Exercise requirements
Please could you give again the lines from the one holding "processes, and liability" through the final line of the data below, exactly, with no other lines?
++++ Data to process
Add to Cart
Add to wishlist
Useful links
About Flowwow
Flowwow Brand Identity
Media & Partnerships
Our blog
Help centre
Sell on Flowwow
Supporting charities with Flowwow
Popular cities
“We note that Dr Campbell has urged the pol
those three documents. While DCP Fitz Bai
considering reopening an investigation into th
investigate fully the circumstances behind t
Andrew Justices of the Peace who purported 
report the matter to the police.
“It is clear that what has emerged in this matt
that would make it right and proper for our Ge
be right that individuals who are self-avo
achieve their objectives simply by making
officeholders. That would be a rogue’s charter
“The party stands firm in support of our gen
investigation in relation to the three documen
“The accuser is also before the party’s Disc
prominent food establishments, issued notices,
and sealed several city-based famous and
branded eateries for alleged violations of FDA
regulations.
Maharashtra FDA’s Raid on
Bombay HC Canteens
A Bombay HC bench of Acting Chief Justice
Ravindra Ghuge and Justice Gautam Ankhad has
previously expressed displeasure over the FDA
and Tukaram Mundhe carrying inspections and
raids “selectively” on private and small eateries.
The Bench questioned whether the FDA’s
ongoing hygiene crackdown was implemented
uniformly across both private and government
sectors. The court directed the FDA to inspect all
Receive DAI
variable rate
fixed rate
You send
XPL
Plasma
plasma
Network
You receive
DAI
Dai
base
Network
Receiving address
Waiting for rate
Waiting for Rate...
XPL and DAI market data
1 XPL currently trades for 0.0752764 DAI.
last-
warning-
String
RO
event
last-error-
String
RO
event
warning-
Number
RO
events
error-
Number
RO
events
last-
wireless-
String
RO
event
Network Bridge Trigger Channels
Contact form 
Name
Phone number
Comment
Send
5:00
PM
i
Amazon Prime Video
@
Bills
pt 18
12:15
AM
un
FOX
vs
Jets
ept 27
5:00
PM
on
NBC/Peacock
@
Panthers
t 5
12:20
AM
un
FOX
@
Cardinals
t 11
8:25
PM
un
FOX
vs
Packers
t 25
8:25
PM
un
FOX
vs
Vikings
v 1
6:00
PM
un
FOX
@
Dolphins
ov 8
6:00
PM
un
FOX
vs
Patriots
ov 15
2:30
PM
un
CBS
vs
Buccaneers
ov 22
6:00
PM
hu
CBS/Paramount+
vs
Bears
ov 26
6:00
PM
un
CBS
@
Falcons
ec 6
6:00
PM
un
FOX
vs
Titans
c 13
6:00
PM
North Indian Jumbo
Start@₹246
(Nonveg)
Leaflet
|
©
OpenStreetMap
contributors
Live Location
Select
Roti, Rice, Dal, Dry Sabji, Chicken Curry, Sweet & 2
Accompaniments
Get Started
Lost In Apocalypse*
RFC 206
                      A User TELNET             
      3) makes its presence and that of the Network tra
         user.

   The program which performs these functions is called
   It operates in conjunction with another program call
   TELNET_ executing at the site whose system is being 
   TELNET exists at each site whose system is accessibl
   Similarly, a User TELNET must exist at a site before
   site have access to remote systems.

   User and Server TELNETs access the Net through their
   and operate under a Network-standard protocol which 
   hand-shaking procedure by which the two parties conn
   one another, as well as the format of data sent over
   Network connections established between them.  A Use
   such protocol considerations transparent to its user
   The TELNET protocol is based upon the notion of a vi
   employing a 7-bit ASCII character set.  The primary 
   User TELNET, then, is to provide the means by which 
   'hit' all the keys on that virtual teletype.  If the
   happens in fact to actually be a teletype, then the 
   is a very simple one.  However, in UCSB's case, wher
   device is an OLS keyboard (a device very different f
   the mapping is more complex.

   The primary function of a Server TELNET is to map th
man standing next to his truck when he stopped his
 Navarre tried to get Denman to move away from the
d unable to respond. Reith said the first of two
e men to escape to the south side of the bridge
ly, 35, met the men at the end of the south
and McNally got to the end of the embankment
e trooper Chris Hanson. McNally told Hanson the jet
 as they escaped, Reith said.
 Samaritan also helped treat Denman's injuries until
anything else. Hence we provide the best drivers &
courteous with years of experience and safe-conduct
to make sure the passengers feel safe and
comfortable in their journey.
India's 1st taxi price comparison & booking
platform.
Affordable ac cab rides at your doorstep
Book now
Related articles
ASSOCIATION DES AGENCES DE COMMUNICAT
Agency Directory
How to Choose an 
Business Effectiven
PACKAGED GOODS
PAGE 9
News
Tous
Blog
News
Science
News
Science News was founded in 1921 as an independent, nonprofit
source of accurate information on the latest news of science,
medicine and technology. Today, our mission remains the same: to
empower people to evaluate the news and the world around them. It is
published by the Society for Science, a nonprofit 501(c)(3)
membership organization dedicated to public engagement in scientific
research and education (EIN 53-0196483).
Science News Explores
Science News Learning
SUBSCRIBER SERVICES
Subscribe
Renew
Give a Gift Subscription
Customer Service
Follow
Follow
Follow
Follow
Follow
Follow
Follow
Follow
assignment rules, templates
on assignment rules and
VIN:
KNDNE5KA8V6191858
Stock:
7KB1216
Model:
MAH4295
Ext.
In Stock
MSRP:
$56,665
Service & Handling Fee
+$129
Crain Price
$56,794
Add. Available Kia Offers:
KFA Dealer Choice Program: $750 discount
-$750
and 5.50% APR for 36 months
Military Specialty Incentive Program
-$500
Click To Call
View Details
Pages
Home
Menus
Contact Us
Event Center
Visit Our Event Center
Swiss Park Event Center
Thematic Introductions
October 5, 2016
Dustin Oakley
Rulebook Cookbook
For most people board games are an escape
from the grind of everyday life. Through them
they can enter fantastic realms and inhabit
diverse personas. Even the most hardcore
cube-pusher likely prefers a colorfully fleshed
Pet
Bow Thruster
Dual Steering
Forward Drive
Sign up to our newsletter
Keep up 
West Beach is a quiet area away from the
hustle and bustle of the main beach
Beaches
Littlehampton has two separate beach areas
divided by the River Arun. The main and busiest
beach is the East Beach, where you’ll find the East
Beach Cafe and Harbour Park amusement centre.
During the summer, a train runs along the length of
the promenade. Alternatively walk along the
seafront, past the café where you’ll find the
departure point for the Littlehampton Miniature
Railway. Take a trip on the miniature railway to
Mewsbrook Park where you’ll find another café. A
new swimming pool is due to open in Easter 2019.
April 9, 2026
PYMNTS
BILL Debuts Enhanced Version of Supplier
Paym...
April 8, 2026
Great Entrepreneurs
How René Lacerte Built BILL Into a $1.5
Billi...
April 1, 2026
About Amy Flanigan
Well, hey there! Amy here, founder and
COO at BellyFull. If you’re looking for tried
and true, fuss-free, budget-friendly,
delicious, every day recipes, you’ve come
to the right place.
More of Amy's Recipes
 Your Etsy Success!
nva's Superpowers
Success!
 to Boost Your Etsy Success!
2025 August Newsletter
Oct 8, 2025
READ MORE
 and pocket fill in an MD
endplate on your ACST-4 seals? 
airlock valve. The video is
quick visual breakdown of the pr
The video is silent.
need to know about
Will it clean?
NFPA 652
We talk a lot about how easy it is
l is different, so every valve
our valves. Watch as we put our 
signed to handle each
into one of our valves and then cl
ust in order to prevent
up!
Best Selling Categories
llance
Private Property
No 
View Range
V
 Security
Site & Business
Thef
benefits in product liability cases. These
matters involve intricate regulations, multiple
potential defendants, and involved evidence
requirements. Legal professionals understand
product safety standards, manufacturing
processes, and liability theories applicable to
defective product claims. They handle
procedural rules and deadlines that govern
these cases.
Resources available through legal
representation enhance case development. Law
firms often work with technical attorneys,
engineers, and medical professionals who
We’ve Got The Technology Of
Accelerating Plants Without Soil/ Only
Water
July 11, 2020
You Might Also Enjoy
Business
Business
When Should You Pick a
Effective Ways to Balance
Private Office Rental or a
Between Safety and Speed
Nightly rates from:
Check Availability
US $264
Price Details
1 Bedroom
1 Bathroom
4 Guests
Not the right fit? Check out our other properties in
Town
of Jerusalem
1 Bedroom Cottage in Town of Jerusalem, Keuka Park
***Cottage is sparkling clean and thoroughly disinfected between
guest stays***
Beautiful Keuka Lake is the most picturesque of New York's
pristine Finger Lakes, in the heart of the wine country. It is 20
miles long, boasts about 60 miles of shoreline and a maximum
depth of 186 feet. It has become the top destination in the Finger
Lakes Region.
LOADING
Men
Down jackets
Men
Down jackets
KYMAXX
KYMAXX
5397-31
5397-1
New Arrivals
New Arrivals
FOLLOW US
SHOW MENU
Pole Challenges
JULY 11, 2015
++++++++
Exercise response
processes, and liability theories applicable to
defective product claims. They handle
procedural rules and deadlines that govern
these cases.
Resources available through legal
representation enhance case development. Law
firms often work with technical attorneys,
engineers, and medical professionals who
We’ve Got The Technology Of
Accelerating Plants Without Soil/ Only
Water
July 11, 2020
You Might Also Enjoy
Business
Business
When Should You Pick a
Effective Ways to Balance
Private Office Rental or a
Between Safety and Speed
Nightly rates from:
Check Availability
US $264
Price Details
1 Bedroom
1 Bathroom
4 Guests
Not the right fit? Check out our other properties in
Town
of Jerusalem
1 Bedroom Cottage in Town of Jerusalem, Keuka Park
***Cottage is sparkling clean and thoroughly disinfected between
guest stays***
Beautiful Keuka Lake is the most picturesque of New York's
pristine Finger Lakes, in the heart of the wine country. It is 20
miles long, boasts about 60 miles of shoreline and a maximum
depth of 186 feet. It has become the top destination in the Finger
Lakes Region.
LOADING
Men
Down jackets
Men
Down jackets
KYMAXX
KYMAXX
5397-31
5397-1
New Arrivals
New Arrivals
FOLLOW US
SHOW MENU
Pole Challenges
JULY 11, 2015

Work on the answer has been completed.